Le pari européen de Pedro Sanchez ne répond pas seulement à une conviction politique. La politique extérieure est, de fait, la seule qu’il contrôle réellement. Son fragile gouvernement, en minorité, dépend de complexes alliances entre des partis hétéroclites et souvent opposés s’il veut légiférer, puisque les socialistes ne comptent que 84 des 350 députés. « Au niveau national, le gouvernement sait qu’il ne va pas pouvoir faire grand-chose car il risque le boycott au Parlement. Au contraire, en matière de politique extérieure, il n’a pas ces freins, résume M. Otero. Il peut se servir des thèmes européens pour se présenter comme un homme d’Etat, se renforcer face à l’opinion publique en se positionnant comme un leader international. »

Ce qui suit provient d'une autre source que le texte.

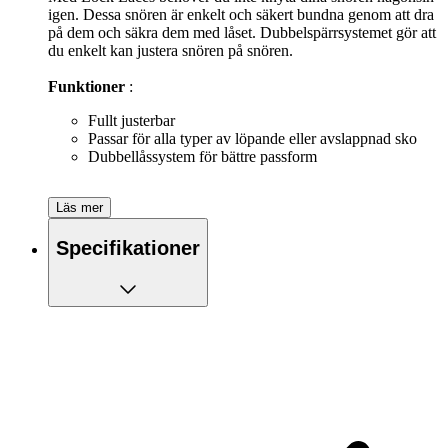
igen. Dessa snören är enkelt och säkert bundna genom att dra
på dem och säkra dem med låset. Dubbelspärrsystemet gör att
du enkelt kan justera snören på snören.
Funktioner
:
Fullt justerbar
Passar för alla typer av löpande eller avslappnad sko
Dubbellåssystem för bättre passform
Läs mer
Specifikationer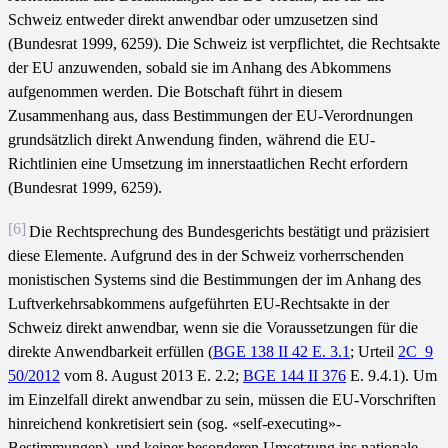
Schweiz entweder direkt anwendbar oder umzusetzen sind
(Bundesrat 1999, 6259). Die Schweiz ist verpflichtet, die Rechtsakte
der EU anzuwenden, sobald sie im Anhang des Abkommens
aufgenommen werden. Die Botschaft führt in diesem
Zusammenhang aus, dass Bestimmungen der EU-Verordnungen
grundsätzlich direkt Anwendung finden, während die EU-
Richtlinien eine Umsetzung im innerstaatlichen Recht erfordern
(Bundesrat 1999, 6259).
[6]
Die Rechtsprechung des Bundesgerichts bestätigt und präzisiert
diese Elemente. Aufgrund des in der Schweiz vorherrschenden
monistischen Systems sind die Bestimmungen der im Anhang des
Luftverkehrsabkommens aufgeführten EU-Rechtsakte in der
Schweiz direkt anwendbar, wenn sie die Voraussetzungen für die
direkte Anwendbarkeit erfüllen (
BGE 138 II 42 E. 3.1
; Urteil
2C_9
50/2012
vom 8. August 2013 E. 2.2;
BGE 144 II 376
E. 9.4.1). Um
im Einzelfall direkt anwendbar zu sein, müssen die EU-Vorschriften
hinreichend konkretisiert sein (sog. «self-executing»-
Bestimmungen), und keiner besonderen Umsetzung ins nationale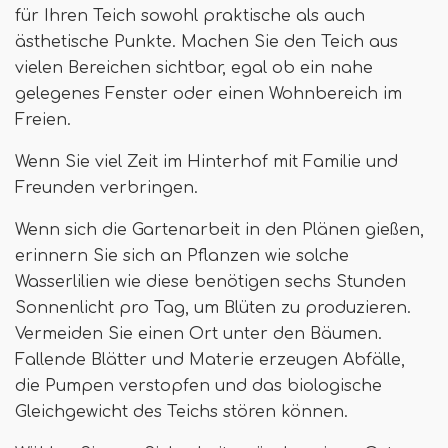
für Ihren Teich sowohl praktische als auch
ästhetische Punkte. Machen Sie den Teich aus
vielen Bereichen sichtbar, egal ob ein nahe
gelegenes Fenster oder einen Wohnbereich im
Freien.
Wenn Sie viel Zeit im Hinterhof mit Familie und
Freunden verbringen.
Wenn sich die Gartenarbeit in den Plänen gießen,
erinnern Sie sich an Pflanzen wie solche
Wasserlilien wie diese benötigen sechs Stunden
Sonnenlicht pro Tag, um Blüten zu produzieren.
Vermeiden Sie einen Ort unter den Bäumen.
Fallende Blätter und Materie erzeugen Abfälle,
die Pumpen verstopfen und das biologische
Gleichgewicht des Teichs stören können.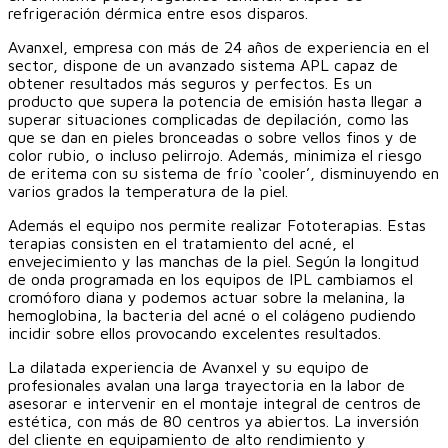
refrigeración dérmica entre esos disparos.
Avanxel, empresa con más de 24 años de experiencia en el
sector, dispone de un avanzado sistema APL capaz de
obtener resultados más seguros y perfectos. Es un
producto que supera la potencia de emisión hasta llegar a
superar situaciones complicadas de depilación, como las
que se dan en pieles bronceadas o sobre vellos finos y de
color rubio, o incluso pelirrojo. Además, minimiza el riesgo
de eritema con su sistema de frío ‘cooler’, disminuyendo en
varios grados la temperatura de la piel.
Además el equipo nos permite realizar Fototerapias. Estas
terapias consisten en el tratamiento del acné, el
envejecimiento y las manchas de la piel. Según la longitud
de onda programada en los equipos de IPL cambiamos el
cromóforo diana y podemos actuar sobre la melanina, la
hemoglobina, la bacteria del acné o el colágeno pudiendo
incidir sobre ellos provocando excelentes resultados.
La dilatada experiencia de Avanxel y su equipo de
profesionales avalan una larga trayectoria en la labor de
asesorar e intervenir en el montaje integral de centros de
estética, con más de 80 centros ya abiertos. La inversión
del cliente en equipamiento de alto rendimiento y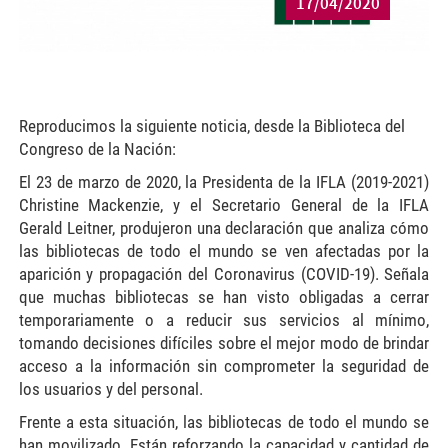
17/04/2020
Reproducimos la siguiente noticia, desde la Biblioteca del
Congreso de la Nación:
El 23 de marzo de 2020, la Presidenta de la IFLA (2019-2021)
Christine Mackenzie, y el Secretario General de la IFLA
Gerald Leitner, produjeron una declaración que analiza cómo
las bibliotecas de todo el mundo se ven afectadas por la
aparición y propagación del Coronavirus (COVID-19). Señala
que muchas bibliotecas se han visto obligadas a cerrar
temporariamente o a reducir sus servicios al mínimo,
tomando decisiones difíciles sobre el mejor modo de brindar
acceso a la información sin comprometer la seguridad de
los usuarios y del personal.
Frente a esta situación, las bibliotecas de todo el mundo se
han movilizado. Están reforzando la capacidad y cantidad de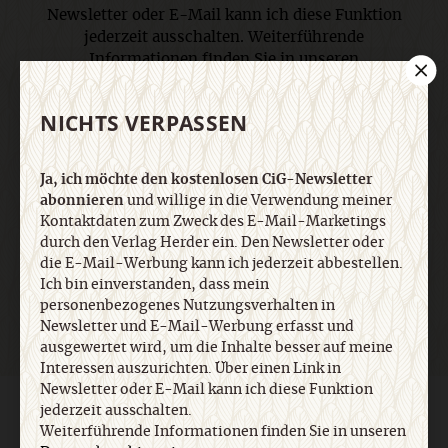
Newsletter oder E-Mail kann ich diese Funktion
jederzeit ausschalten. Weiterführende
Informationen finden Sie in unseren
Datenschutzhinweisen
.
NICHTS VERPASSEN
E-Mail
Ja, ich möchte den kostenlosen CiG-Newsletter
abonnieren
und willige in die Verwendung meiner
Kontaktdaten zum Zweck des E-Mail-Marketings
durch den Verlag Herder ein. Den Newsletter oder
Jetzt anmelden
die E-Mail-Werbung kann ich jederzeit abbestellen.
Ich bin einverstanden, dass mein
personenbezogenes Nutzungsverhalten in
Newsletter und E-Mail-Werbung erfasst und
ausgewertet wird, um die Inhalte besser auf meine
Interessen auszurichten. Über einen Link in
Newsletter oder E-Mail kann ich diese Funktion
jederzeit ausschalten.
AGB und Widerrufsbelehrung
Datenschutz
Barrierefreiheit
Impressum
Weiterführende Informationen finden Sie in unseren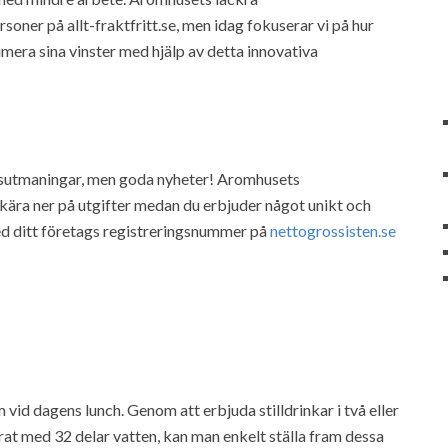
rsoner på allt-fraktfritt.se, men idag fokuserar vi på hur
era sina vinster med hjälp av detta innovativa
sutmaningar, men goda nyheter! Aromhusets
 skära ner på utgifter medan du erbjuder något unikt och
 med ditt företags registreringsnummer på
nettogrossisten.se
id dagens lunch. Genom att erbjuda stilldrinkar i två eller
rat med 32 delar vatten, kan man enkelt ställa fram dessa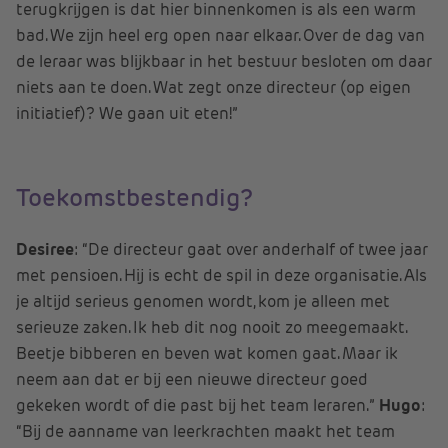
terugkrijgen is dat hier binnenkomen is als een warm
bad. We zijn heel erg open naar elkaar. Over de dag van
de leraar was blijkbaar in het bestuur besloten om daar
niets aan te doen. Wat zegt onze directeur (op eigen
initiatief)? We gaan uit eten!”
Toekomstbestendig?
Desiree
: “De directeur gaat over anderhalf of twee jaar
met pensioen. Hij is echt de spil in deze organisatie. Als
je altijd serieus genomen wordt, kom je alleen met
serieuze zaken. Ik heb dit nog nooit zo meegemaakt.
Beetje bibberen en beven wat komen gaat. Maar ik
neem aan dat er bij een nieuwe directeur goed
gekeken wordt of die past bij het team leraren.”
Hugo
:
“Bij de aanname van leerkrachten maakt het team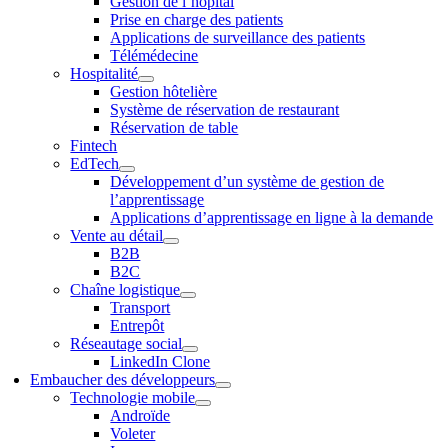
Gestion de l’hôpital
Prise en charge des patients
Applications de surveillance des patients
Télémédecine
Hospitalité
Gestion hôtelière
Système de réservation de restaurant
Réservation de table
Fintech
EdTech
Développement d’un système de gestion de
l’apprentissage
Applications d’apprentissage en ligne à la demande
Vente au détail
B2B
B2C
Chaîne logistique
Transport
Entrepôt
Réseautage social
LinkedIn Clone
Embaucher des développeurs
Technologie mobile
Androïde
Voleter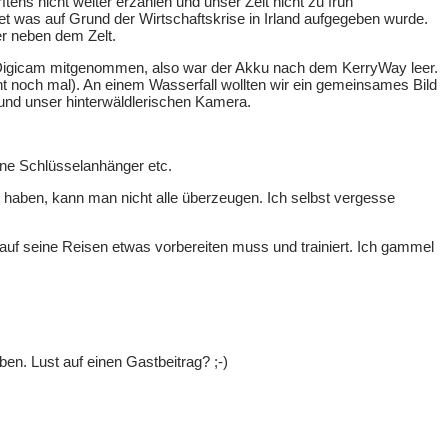
tens nicht weiter erzählen und unser Zelt nicht zu früh
et was auf Grund der Wirtschaftskrise in Irland aufgegeben wurde.
er neben dem Zelt.
eine Digicam mitgenommen, also war der Akku nach dem KerryWay leer.
t noch mal). An einem Wasserfall wollten wir ein gemeinsames Bild
rund unser hinterwäldlerischen Kamera.
ine Schlüsselanhänger etc.
aben, kann man nicht alle überzeugen. Ich selbst vergesse
auf seine Reisen etwas vorbereiten muss und trainiert. Ich gammel
en. Lust auf einen Gastbeitrag? ;-)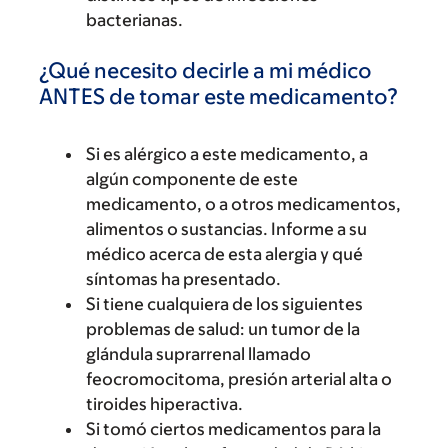
bacterianas.
¿Qué necesito decirle a mi médico
ANTES de tomar este medicamento?
Si es alérgico a este medicamento, a
algún componente de este
medicamento, o a otros medicamentos,
alimentos o sustancias. Informe a su
médico acerca de esta alergia y qué
síntomas ha presentado.
Si tiene cualquiera de los siguientes
problemas de salud: un tumor de la
glándula suprarrenal llamado
feocromocitoma, presión arterial alta o
tiroides hiperactiva.
Si tomó ciertos medicamentos para la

Selon l’enquête d’opinion publiée en avril par la fondation d’amitié franco-espagnole Dialogo et l’institut Elcano, l’Europe bénéficie de 62 % d’opinion positive dans la population espagnole (40 % en France) et seulement 15 % d’opinion négative. Elle est souvent considérée comme le principal projet capable de renforcer la cohésion du royaume, soumis notamment aux tensions séparatistes catalanes.